After making this simple quilt, Joann lost interest in sewing, which she took up as an 8-year-old. She fell in love with quilting, which she learned first-hand from her mother late in life.  Soon she was hooked. Then obsessed by quilting.

What is it about quilting that captivates Joann, who retired in 2006 from the Federal Reserve Bank in Kansas City after a 27-year career?

“I guess it is the detail that keeps my hands busy,” she says of quilting. But that’s not the only reason. “It makes me feel productive” ... and “like I have (accomplished) something when I am done.”

Like her Morning Glory Madness quilt,  started in 2007; completed in 2008.

“I spent a year working on it, but I was doing other projects at the same time,” she recalls.

The appliqué quilt, which has won numerous awards since its 2008 debut at the AQS show in Des Moines,  Iowa, features four blocks using the needle-turn appliqué, which Joann says is an appliqué process.

The blocks are set in an ironwork grove, which is “more or less like a trellis,” she explains.  Climbing up the ironwork are morning glory vines, which Joann always wanted to feature on one of her quilts.

“So I started with those blocks and designed the setting to put them in ... without the border or sashing,” says Joann, who wants to become a quilt designer.

Calling herself a “pattern tweaker,” Joann says the  borders underwent a dramatic change when she  altered them so much that the designer hardly recognized them.

Joann, who pieces by machines and does appliqué and quilting by hand, isn’t exactly sure how many quilts she has designed and made in her 14 years of quilting.

Joann says that’s because she does appliqué and does not measure herself by the number of quilts. Instead, she measures herself block by block.

“When I finish a block, that’s like finishing a quilt. And when I get all the blocks together, the quilt is actually finished,” she explains, adding:

“But it does take me longer than most (quilters), because I can probably spend two weeks on one block. I like detail.”

For the most part, Joann is regimented in her quilting.

“I would say I quilt eight hours a day,” she says chuckling. “That’s a lot of time.”

Joann retreats to her sewing room in the morning,  where she designs. Then, in the evening, she  retires to the living room to do her handwork and watch TV with husband Tom.

Joann admits to being one of those persons who cannot just sit down and watch TV at night unless she is doing something with her hands.

She also admits to having more than one project going on at the same time.
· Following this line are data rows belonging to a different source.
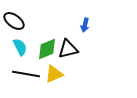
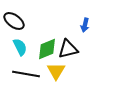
yellow triangle: moved 2 px right, 3 px up; rotated 36 degrees counterclockwise
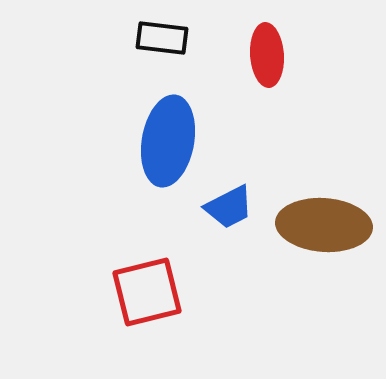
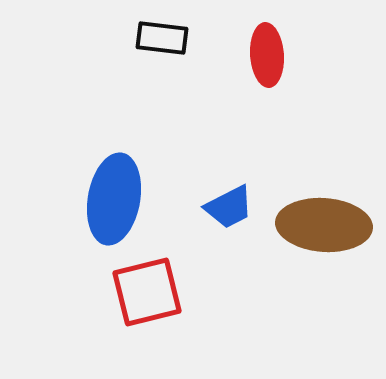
blue ellipse: moved 54 px left, 58 px down
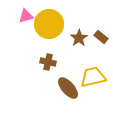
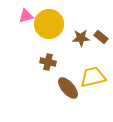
brown star: moved 2 px right; rotated 30 degrees clockwise
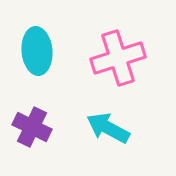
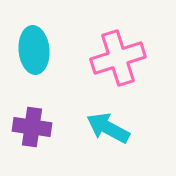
cyan ellipse: moved 3 px left, 1 px up
purple cross: rotated 18 degrees counterclockwise
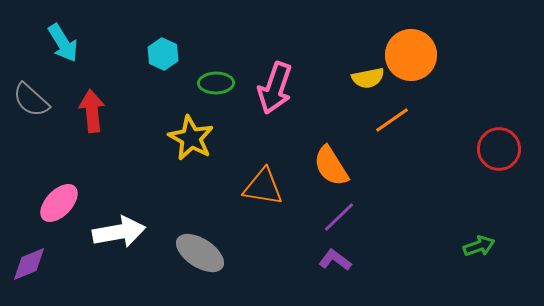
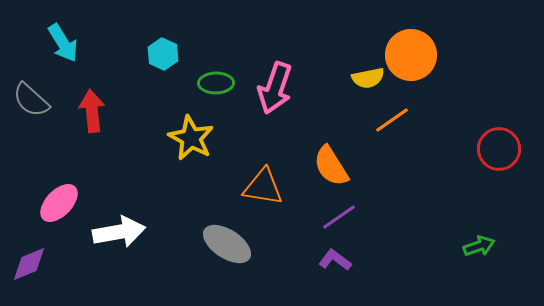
purple line: rotated 9 degrees clockwise
gray ellipse: moved 27 px right, 9 px up
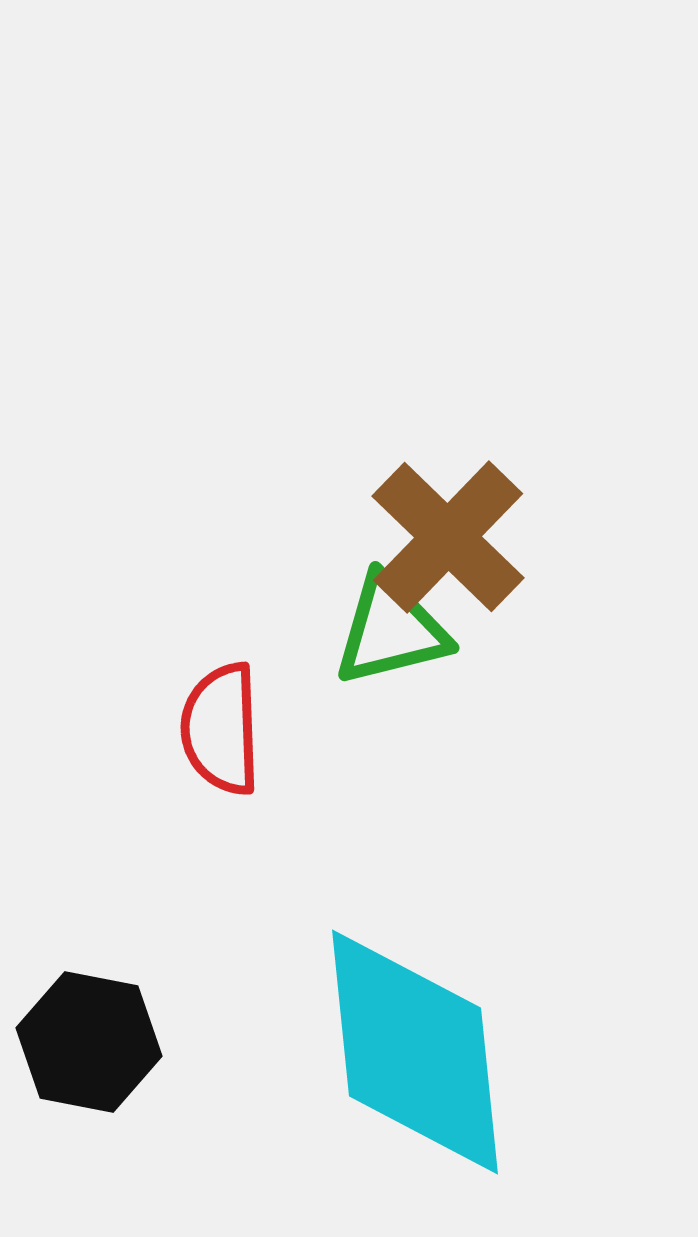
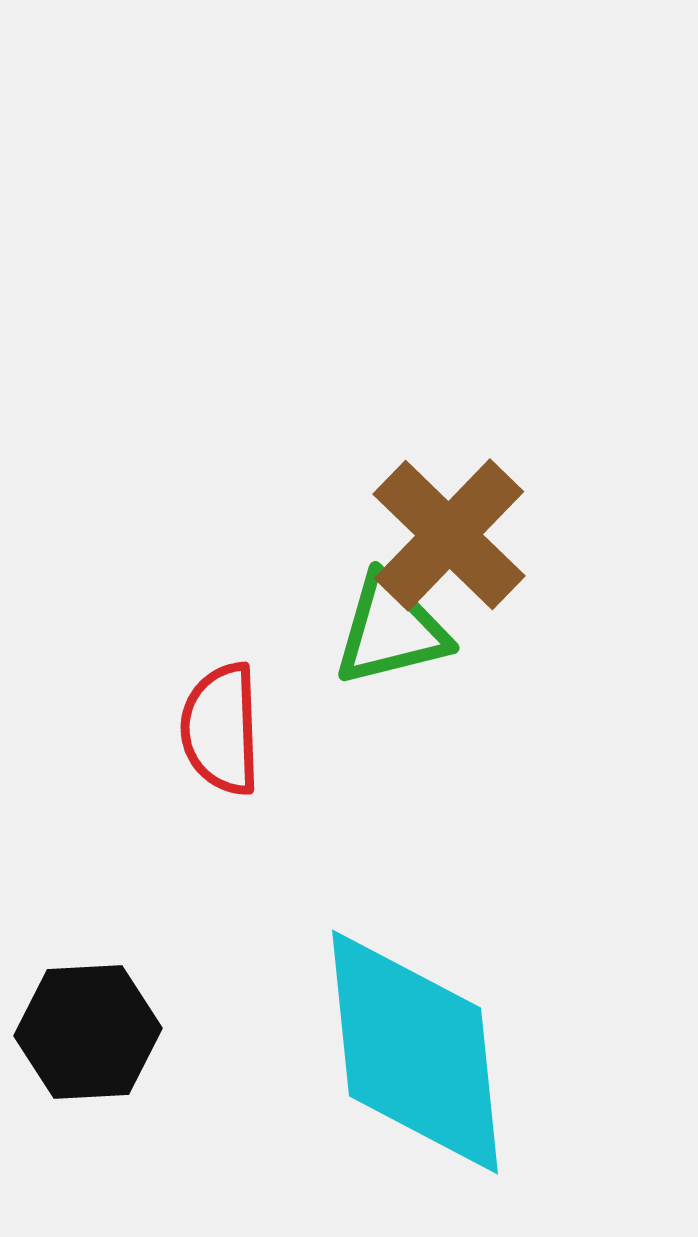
brown cross: moved 1 px right, 2 px up
black hexagon: moved 1 px left, 10 px up; rotated 14 degrees counterclockwise
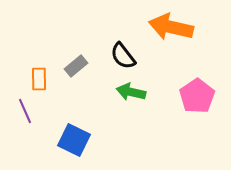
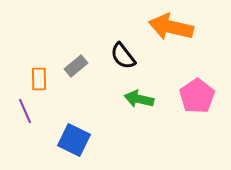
green arrow: moved 8 px right, 7 px down
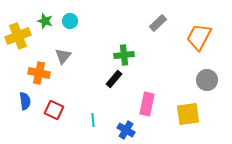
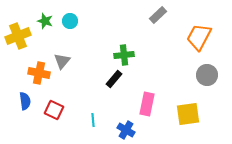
gray rectangle: moved 8 px up
gray triangle: moved 1 px left, 5 px down
gray circle: moved 5 px up
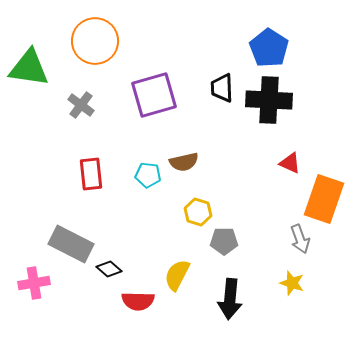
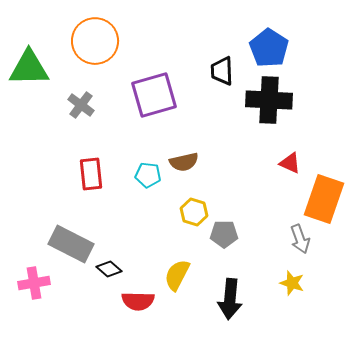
green triangle: rotated 9 degrees counterclockwise
black trapezoid: moved 17 px up
yellow hexagon: moved 4 px left
gray pentagon: moved 7 px up
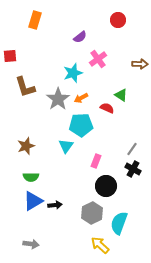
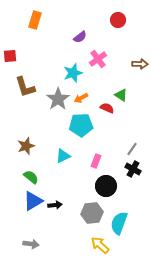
cyan triangle: moved 3 px left, 10 px down; rotated 28 degrees clockwise
green semicircle: rotated 140 degrees counterclockwise
gray hexagon: rotated 20 degrees clockwise
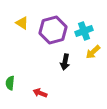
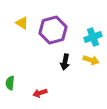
cyan cross: moved 9 px right, 6 px down
yellow arrow: moved 2 px left, 8 px down; rotated 119 degrees counterclockwise
red arrow: rotated 40 degrees counterclockwise
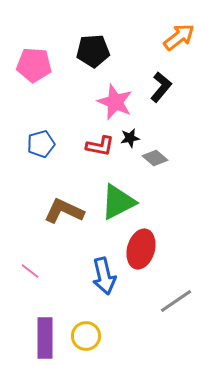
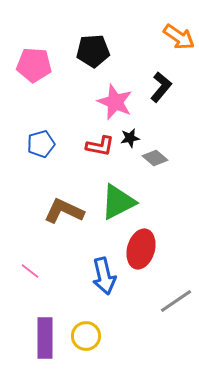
orange arrow: rotated 72 degrees clockwise
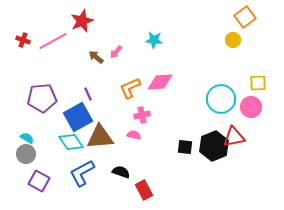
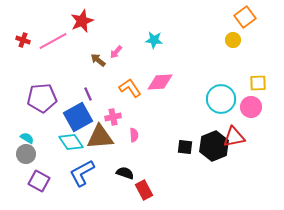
brown arrow: moved 2 px right, 3 px down
orange L-shape: rotated 80 degrees clockwise
pink cross: moved 29 px left, 2 px down
pink semicircle: rotated 72 degrees clockwise
black semicircle: moved 4 px right, 1 px down
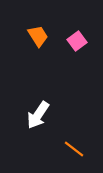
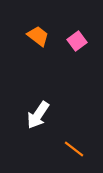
orange trapezoid: rotated 20 degrees counterclockwise
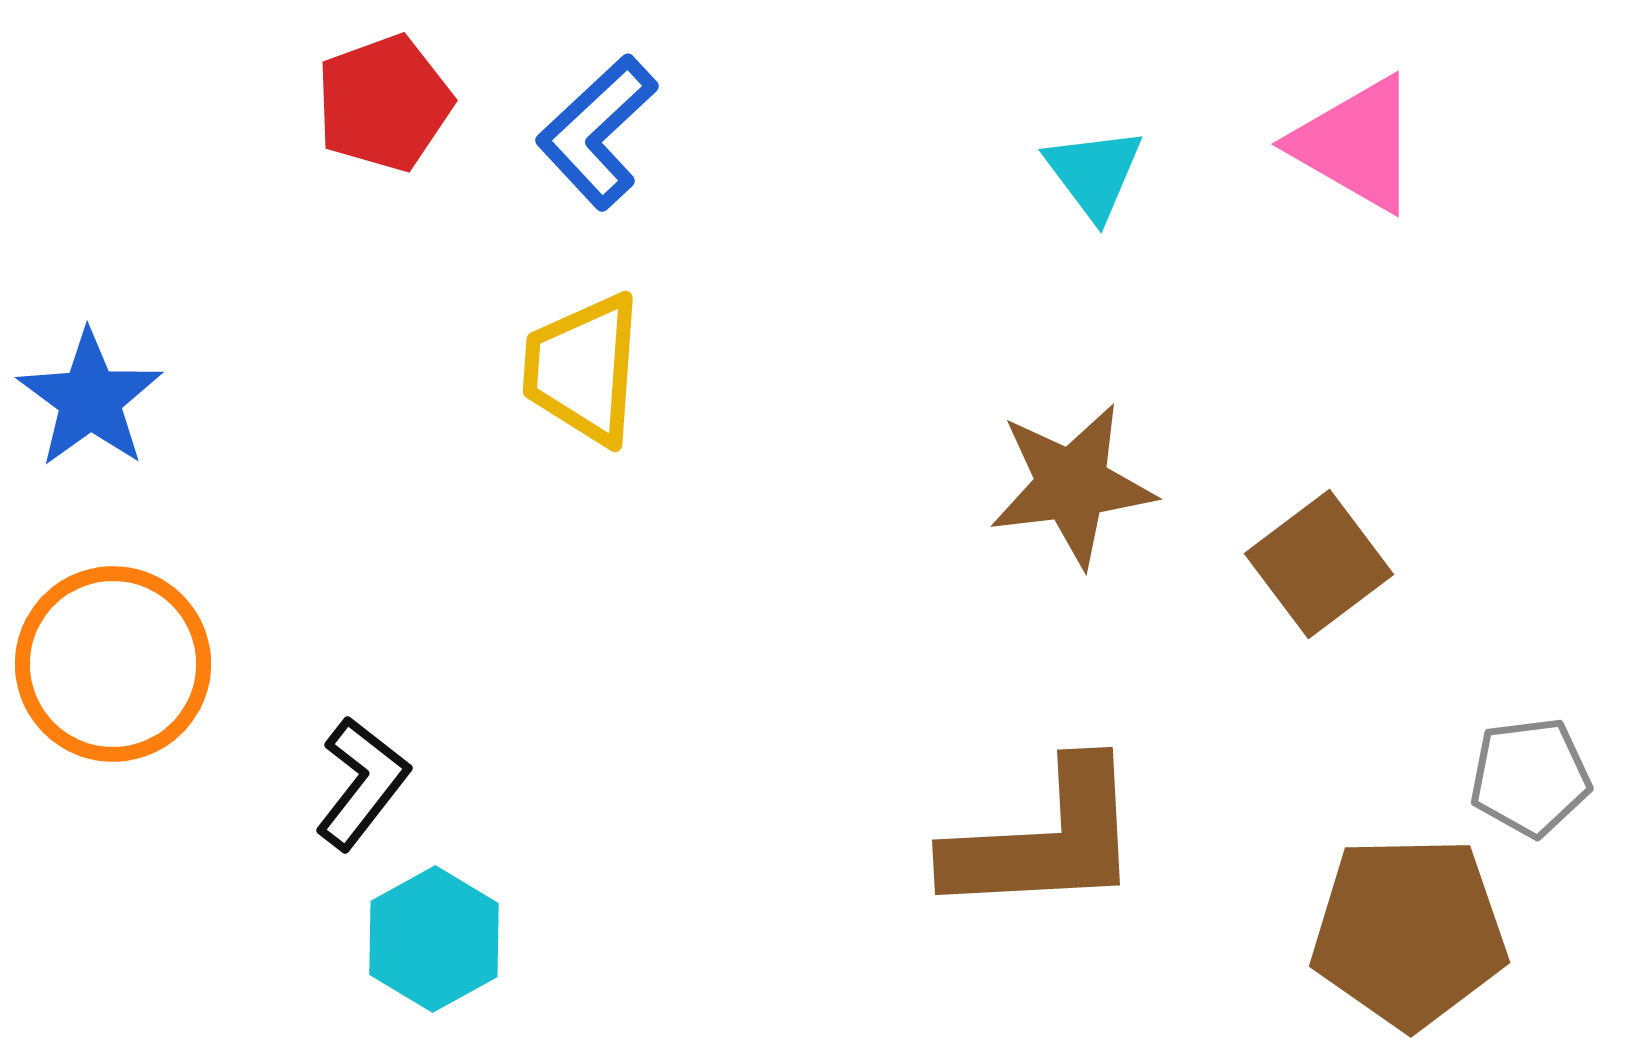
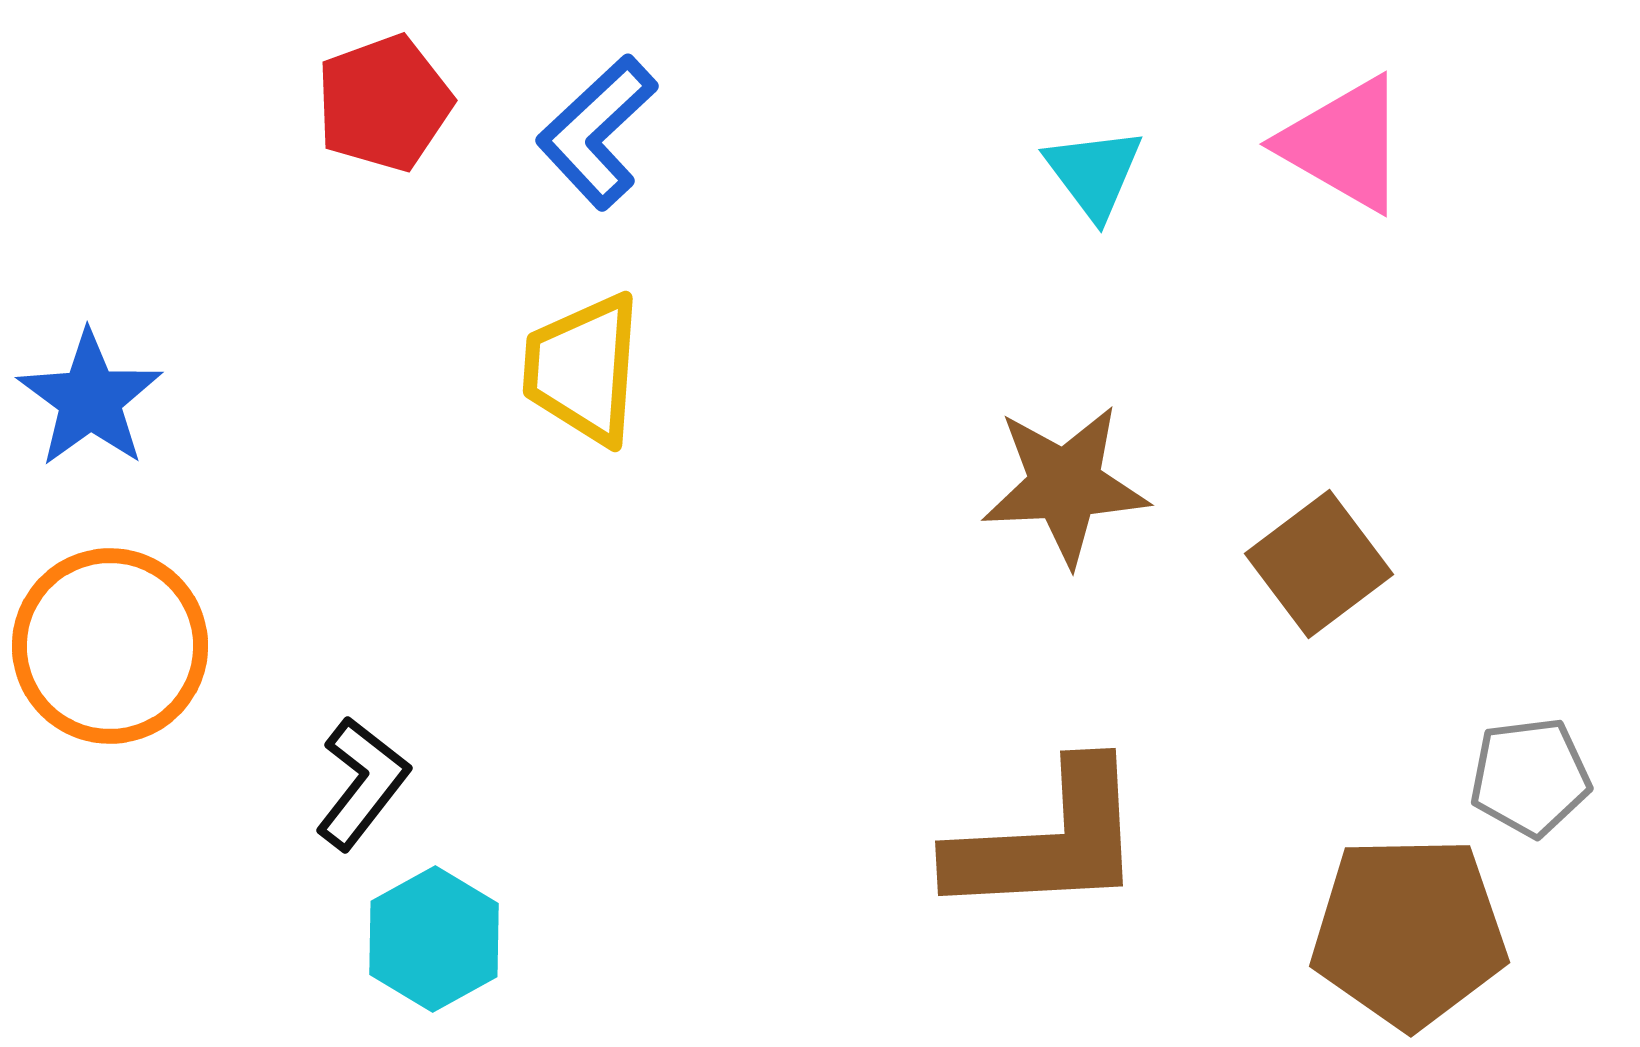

But, as a “finisher” of things,  she sometimes hones in on a project and follows it through to completion.

Is Morning Glory Madness her quilting “gem?”

“So far,” she quips. “But I am working on another one that I really like.”

Joann hopes her Not So Far East quilt will be finished by the end of the year so she can submit it to the 2011 AQS Paducah contest.

That’s a goal. But not her top goal.

“Actually, my top goal is to have my next quilt hang at the International Quilt Show in Houston in 2011.”

With your competitiveness, Joann, you can turn that dream into a reality. Best wishes, and keep on believing in yourself and  dreaming big. Go for it!